In der Teilungserklärung sei auch dem Verwalter die Befugnis erteilt, dringende Reparaturen am Gemeinschafts- und Sondereigentum auszuführen und über die Dringlichkeit selbst zu entscheiden. Auch dies spreche für eine Beschlusskompetenz der Gemeinschaft. Auch das in der Teilungserklärung vorgesehene einheitliche Erscheinungsbild der Gebäude könne nur gewährleistet werden, wenn der Wohnungseigentümergemeinschaft die Beschlusskompetenz zustehe.
Die WEG habe sich auf die Empfehlungen des Sachverständigen verlassen dürfen und die nach Auffassung des Sachverständigen dringend erforderlichen Maßnahmen beschließen dürfen.

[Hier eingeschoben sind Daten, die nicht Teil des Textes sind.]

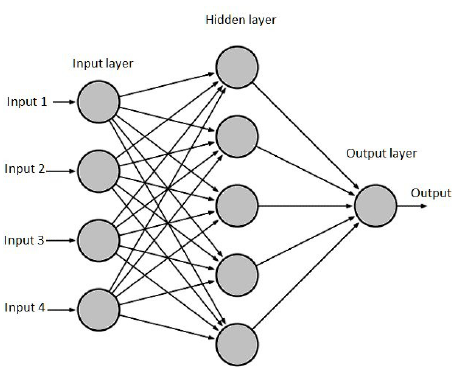
Figure 2. Multi-layer perceptron.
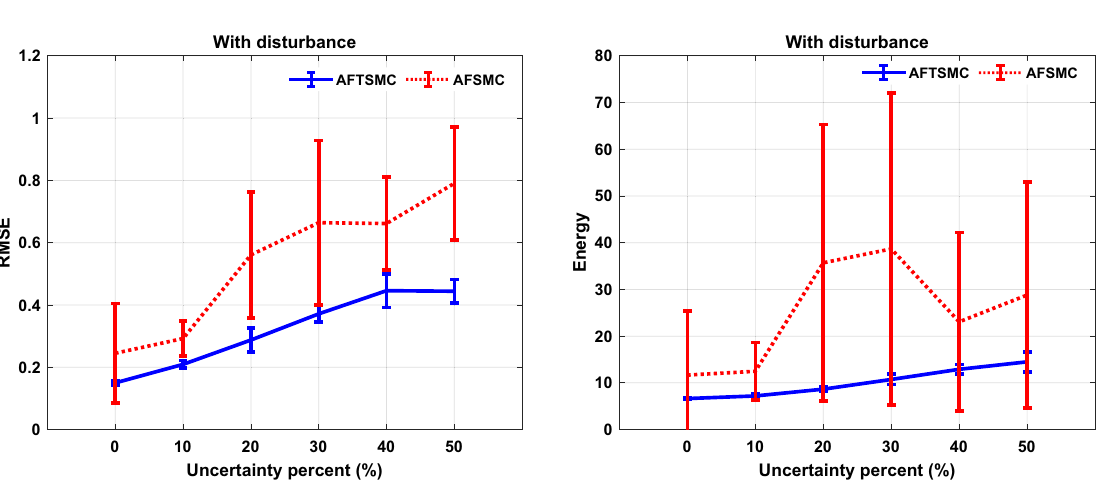
Figure 11. Results of the mean RMSE and Energy over 10 trials of the simulation under time-varying system parameters and external disturbance using AFTSMC in comparison with classical AFSMC. SD bars are depicted for 10 trials of simulations in each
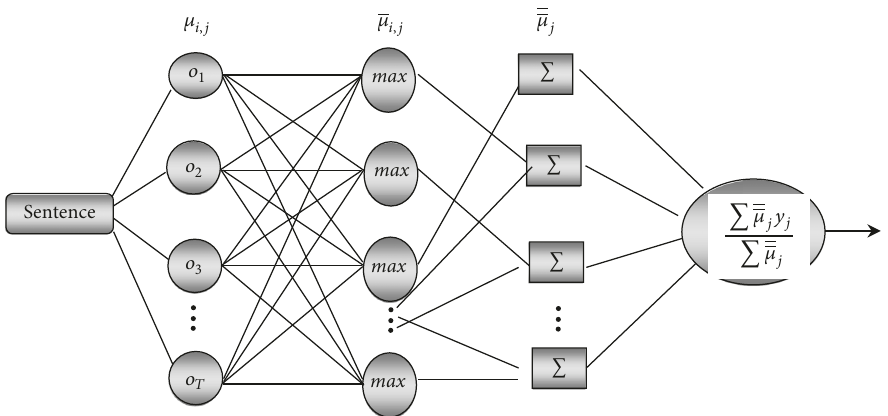
Figure 1: General description of FCS.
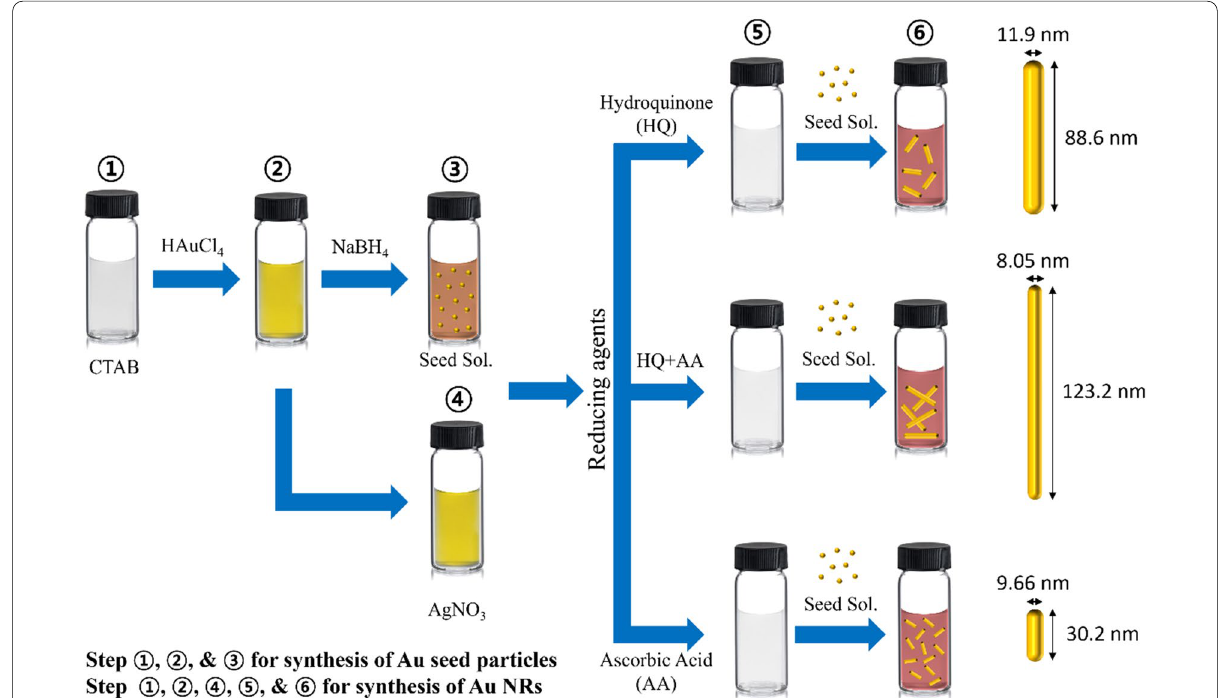
Fig. 1 Schematic of the synthesis of Au NRs via the seed-mediated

Die Wohnungseigentümer seien ausreichend informiert worden. Die Maßnahme entspreche ordnungsgemäßer Verwaltung.
Wegen der weiteren Einzelheiten des Sach- und Rechtsvortrages der Parteien wird auf die gewechselten Schriftsätze mit Anlagen sowie das Protokoll der mündlichen Verhandlungen ergänzend Bezug genommen.
Entscheidungsgründe
Die Klage ist begründet.
Die Beschlüsse der Eigentümerversammlung am 02.07.2022 unter den Tagesordnungspunkt 5.1 a), 5.1 e) und 5.2 a) sind für ungültig zu erklären.
Der Wohnungseigentümergemeinschaft fehlt die erforderliche Beschlusskompetenz.
Nach der Teilungserklärung ist die Pflicht zur Instandhaltung und Instandsetzung der Balkone auf den jeweiligen Sondereigentümer übertragen.
Die Regelung ist dahingehend auszulegen, dass sich die Instandhaltungs- und Instandsetzungspflicht der Sondereigentümer auch auf die Teile des Balkons bezieht, die im Gemeinschaftseigentum stehen. Die Regelung ist zulässig und wirksam.
Angesichts des klaren Wortlautes der Regelung kann sie auch nicht angesichts der übrigen Regelungen der Teilungserklärung anders ausgelegt werden. Die Kompetenz des Verwalters, dringende Reparaturen auch am Sondereigentum ausführen zu dürfen, konkretisiert lediglich die gesetzlich vorgesehene Notgeschäftsführungskompetenz. Eine Beschlusskompetenz der Gemeinschaft kann daraus nicht hergeleitet werden.
Die Wohnungseigentümergemeinschaft ist auch nicht berechtigt, die diesbezügliche Verwaltungskompetenz durch Mehrheitsbeschluss „an sich zu ziehen“ (so auch LG Itzehoe – Entscheidung vom 19.01.2016 – AZ 11 S 29/15).
Somit war die Wohnungseigentümergemeinschaft nicht berechtigt, Sanierungsmaßnahmen an den Balkonen zu beschließen. Auch die Beschlüsse zur Planung und Finanzierung der Maßnahme sind daher für ungültig zu erklären.
Die Kostenentscheidung folgt aus § 91 ZPO die Entscheidung zur vorläufigen Vollstreckbarkeit folgt aus § 709 ZPO.